As ruas próximas da estação estavam particularmente desertas naquele começo de tarde de janeiro de 1944, tinha então treze anos e avançava resoluto, mesmo que uma certa inquietação tomasse conta de meu coração. Após alguns quarteirões, comecei a ouvir rumores de soldados em marcha, o que atiçou minha curiosidade e fez-me apressar o passo da direção do som.
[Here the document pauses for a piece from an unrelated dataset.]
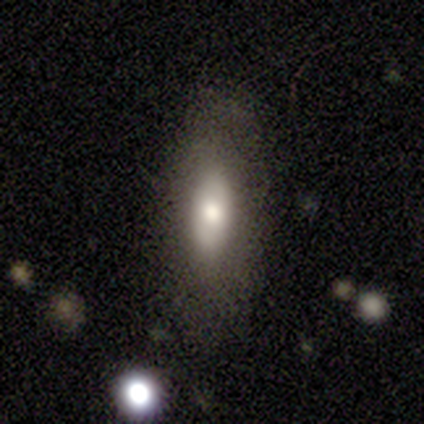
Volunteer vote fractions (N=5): A smooth galaxy with no disk features (60%) that is cigar-shaped (67%).

Vote fractions:
- Smooth or featured? smooth: 60% / featured or disk: 20% / star or artifact: 20%
- How rounded? cigar-shaped: 67% / in between: 33% / round: 0%
- Merging? none: 100% / minor disturbance: 0% / major disturbance: 0% / merger: 0%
Não demorou muito para me deparar com aquela estranha cena, quando soldados armados, enfileiravam-se escoltando uma turba maltrapilha, que arrastava consigo malas e sacolas, como se estivessem de partida para algum lugar. Caminhavam em direção à estação de trem, como eu. E eram tantos! Homens, mulheres, crianças e velhos, todos vestindo pesados agasalhos escuros, onde se via a estrela de Davi costurada no lado esquerdo, identificando que se tratavam de judeus.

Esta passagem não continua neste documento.